Connect with Dr. Charnas through her LinkedIn profile
In this episode, (in order) we talked about…
*How and why she started her business catering to brides and engaged couples
*The pitfalls of idealization that come with Pinterest and Instagram when wedding planning
*Normalizing the idea of disappointment and the inevitable letdown after the wedding
*How to keep the focus on the relationship and marriage during wedding planning
*How to deal with decision fatigue and all the cooks in the kitchen during wedding planning
*How she teaches her clients to be critical thinkers and not get sucked in by marketing
*The mix of emotions at a wedding, an event that naturally involves loss
“The attainable part (of longing) is what’s interesting to me because it makes longing an endless loop.”
“This idea of perfection is baked into even the most fundamental primary concept of a wedding that it’s supposed to be the best day of your life. Even just that notion puts unrealistic expectations on it”

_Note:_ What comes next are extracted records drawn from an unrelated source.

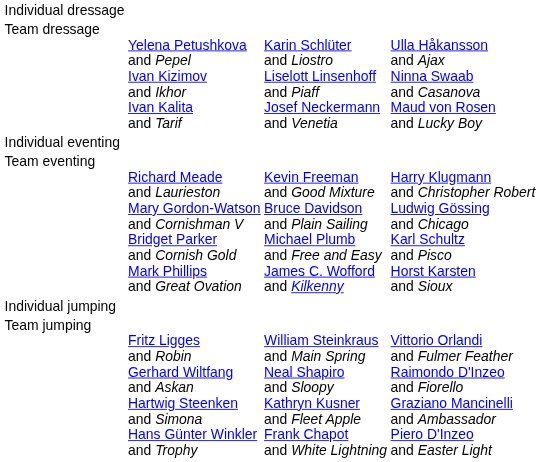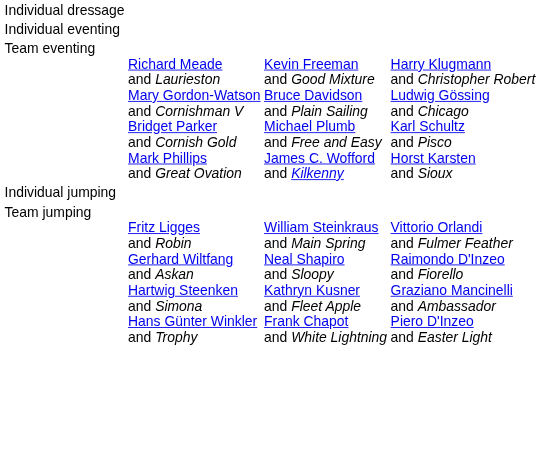- row: Team dressage | Yelena Petushkova and Pepel Ivan Kizimov and Ikhor Ivan Kalita and Tarif | Karin Schlüter and Liostro Liselott Linsenhoff and Piaff Josef Neckermann and Venetia | Ulla Håkansson and Ajax Ninna Swaab and Casanova Maud von Rosen and Lucky Boy
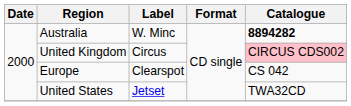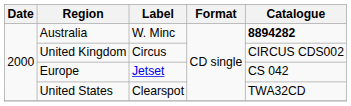United Kingdom | Catalogue: pink background -> no background
Europe | Label: Clearspot -> Jetset
United States | Label: Jetset -> Clearspot
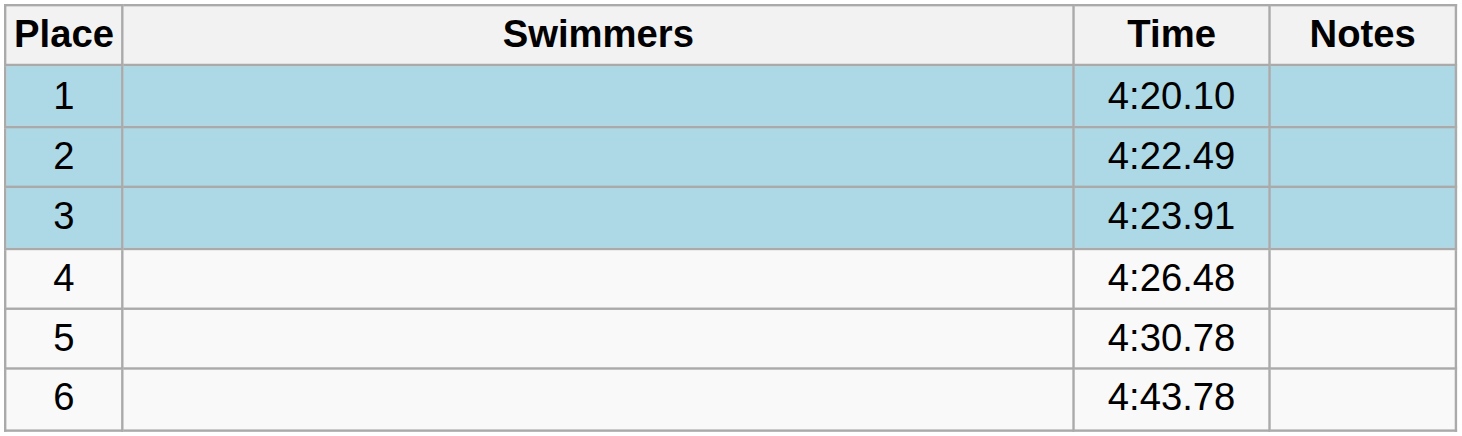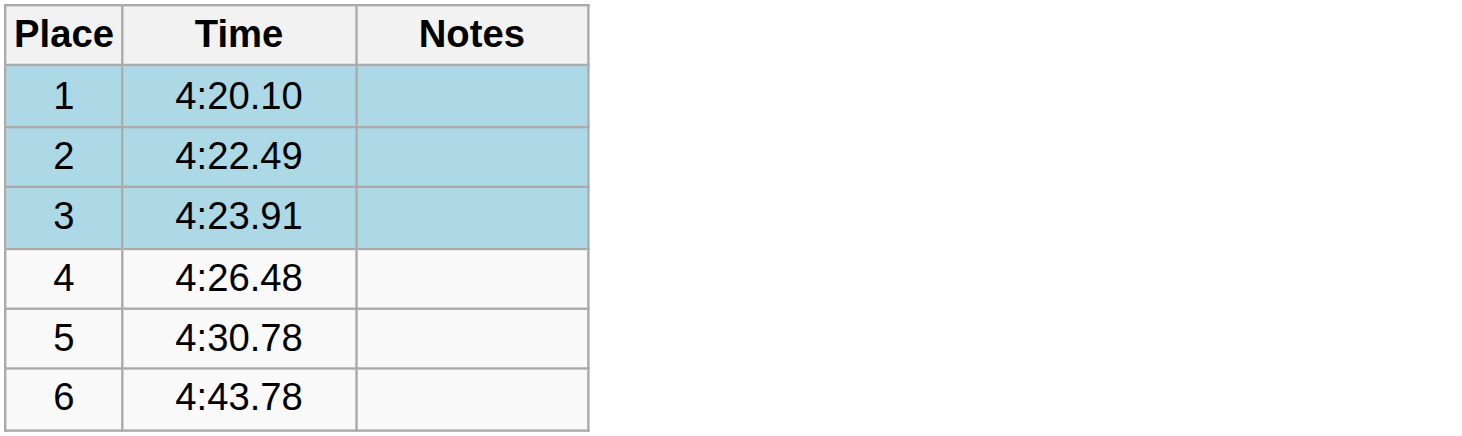- column: Swimmers
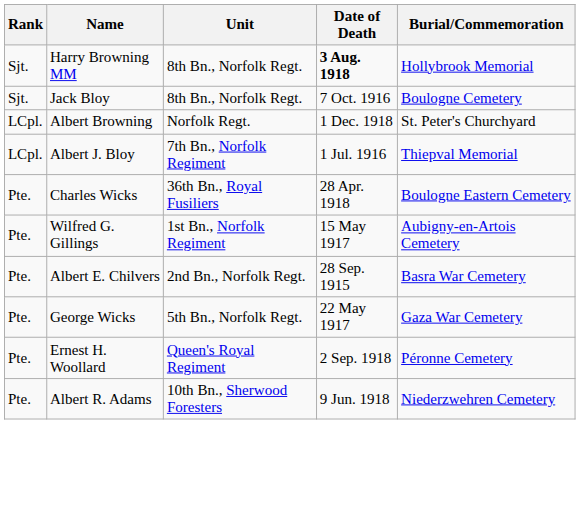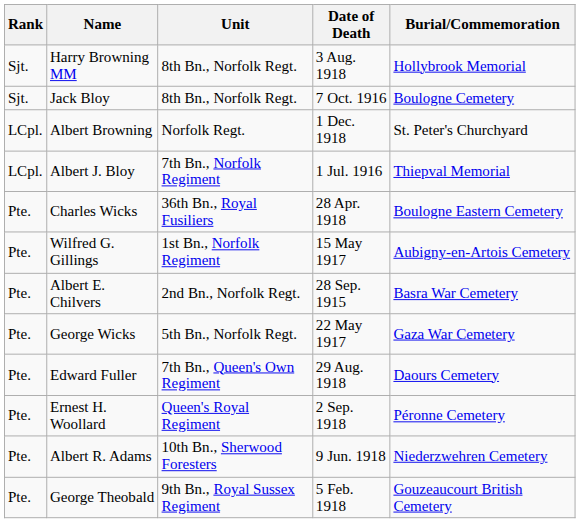Harry Browning MM | Date of Death: bold -> normal
+ row: Pte. | Edward Fuller | 7th Bn., Queen's Own Regiment | 29 Aug. 1918 | Daours Cemetery
+ row: Pte. | George Theobald | 9th Bn., Royal Sussex Regiment | 5 Feb. 1918 | Gouzeaucourt British Cemetery
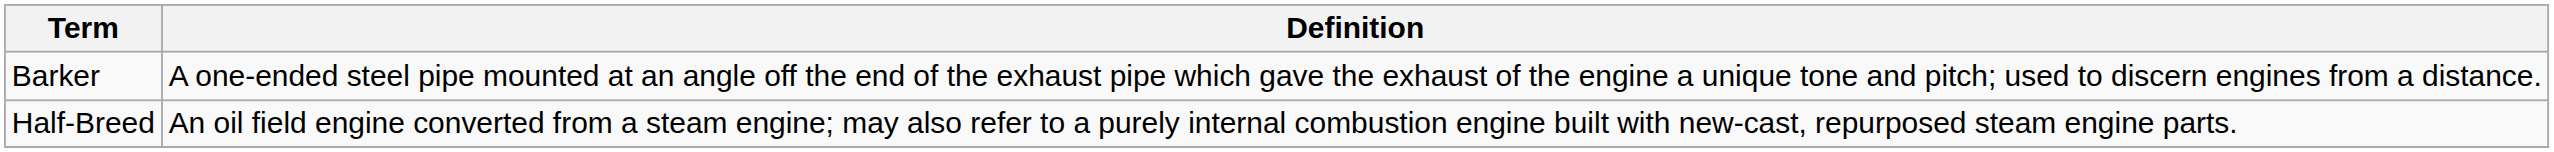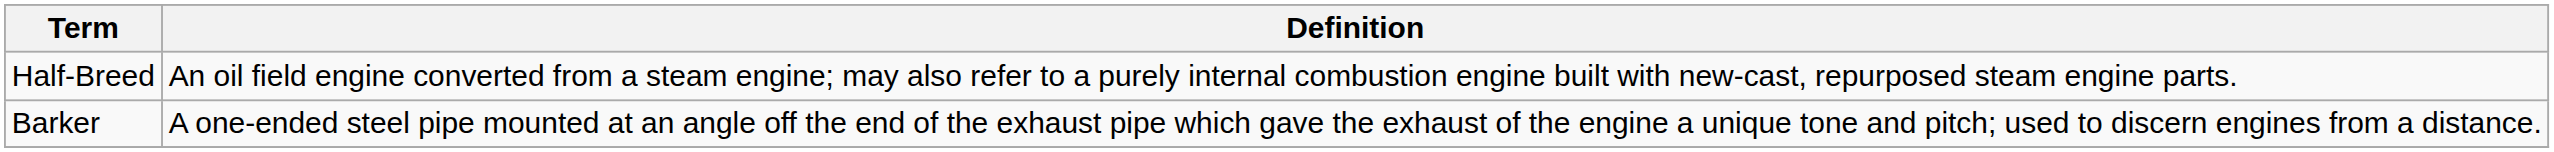rows swapped: Barker <-> Half-Breed
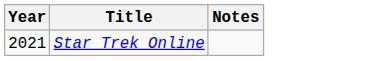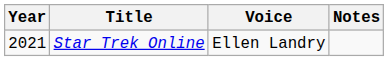+ column: Voice | Ellen Landry
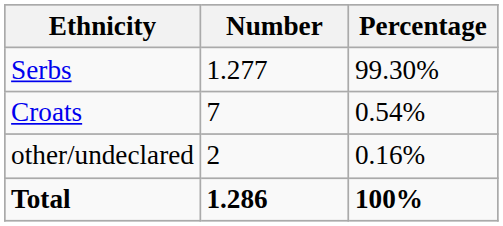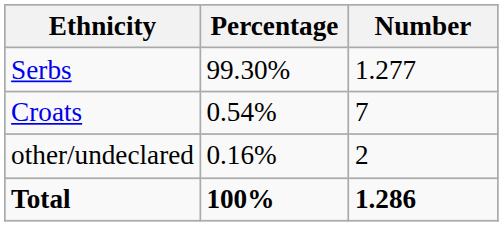columns swapped: Number <-> Percentage
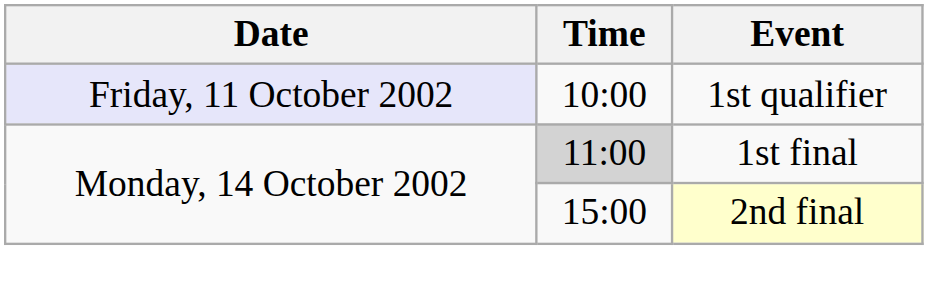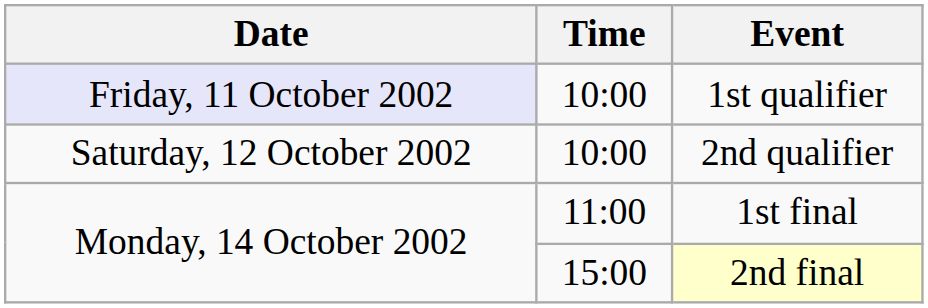+ row: Saturday, 12 October 2002 | 10:00 | 2nd qualifier
1st final | Time: lightgrey background -> no background
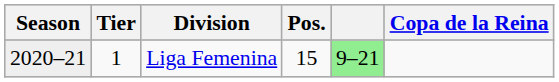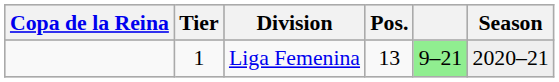columns swapped: Season <-> Copa de la Reina
Liga Femenina | Pos.: 15 -> 13
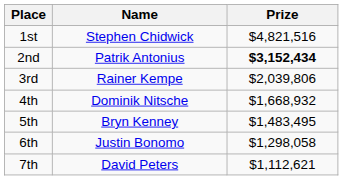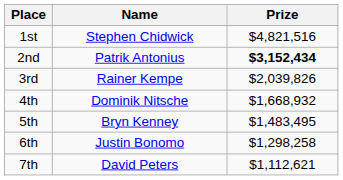3rd | Prize: $2,039,806 -> $2,039,826
6th | Prize: $1,298,058 -> $1,298,258
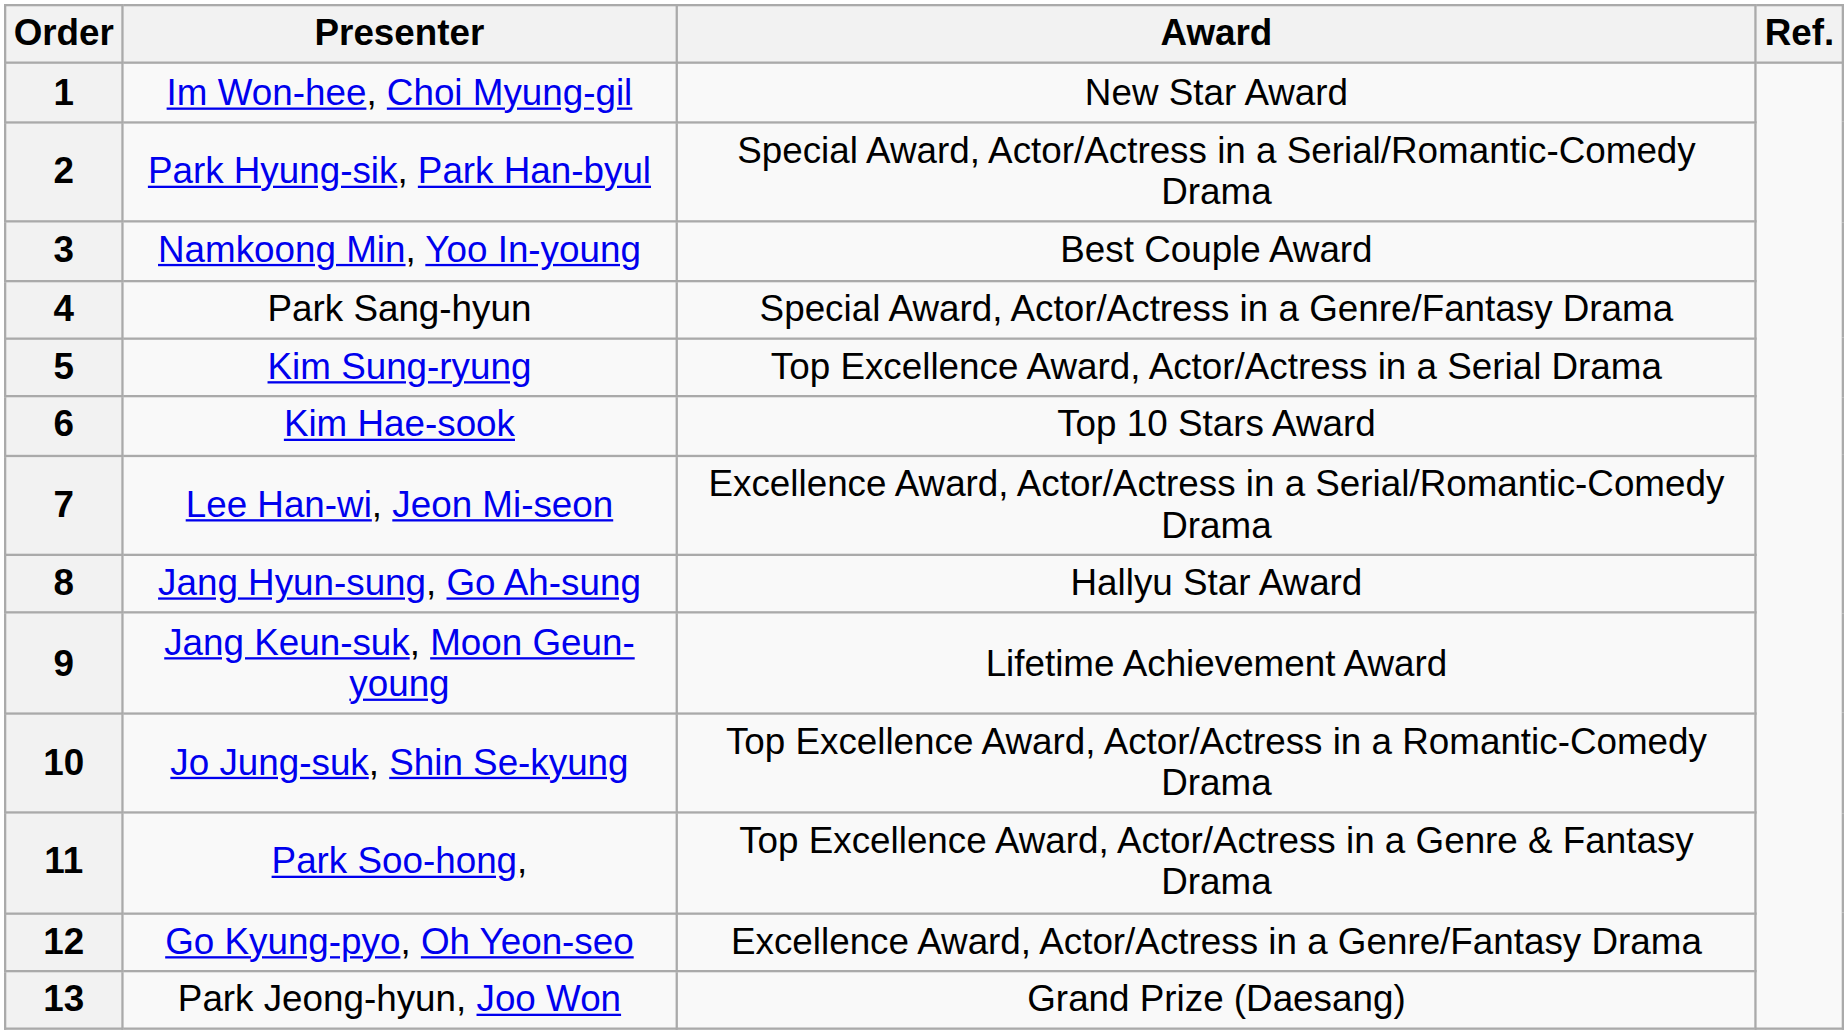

“It (social media) makes us feel that if we don’t achieve that beauty or perfection, not only are we failing, but we aren’t as good as everyone else who seems to be achieving it.”
“We have to throw out the idea that it’s possible to avoid disappointment…Feeling it is ok. It’s normal to feel deflation after any important milestone in our lives that we’re dedicating a tremendous amount of energy and emotion and time to.”
“This concept of the wedding as the goal or the end—think about how many fairy tales, Disney movies and rom-coms end with the wedding…when that’s such a distortion. The wedding is the beginning of a marriage and life together. I spend a lot of time with my patients trying to reframe it that way.”
“It’s impossible to please everyone, but when we zoom in and think about the things that please ourselves and please our partners and satisfy our needs it’s a smaller scope. It’s such good practice for marriage.”
"I spend a lot of time with couples to uncover and tune into what about the wedding is a representation of you two. That seems to help with decision fatigue."
“They (the industries that fuel the wedding industry) have a vested interest in keeping us longing.”
"The pandemic shrunk people’s world...It gave an interesting window into what happens when we have less access to the outside world, and we are more tuned into what we feel inside and what’s important to us.”
“Any life transition, any phase of life change, any milestone always has an associated element of loss…because we are leaving something behind.”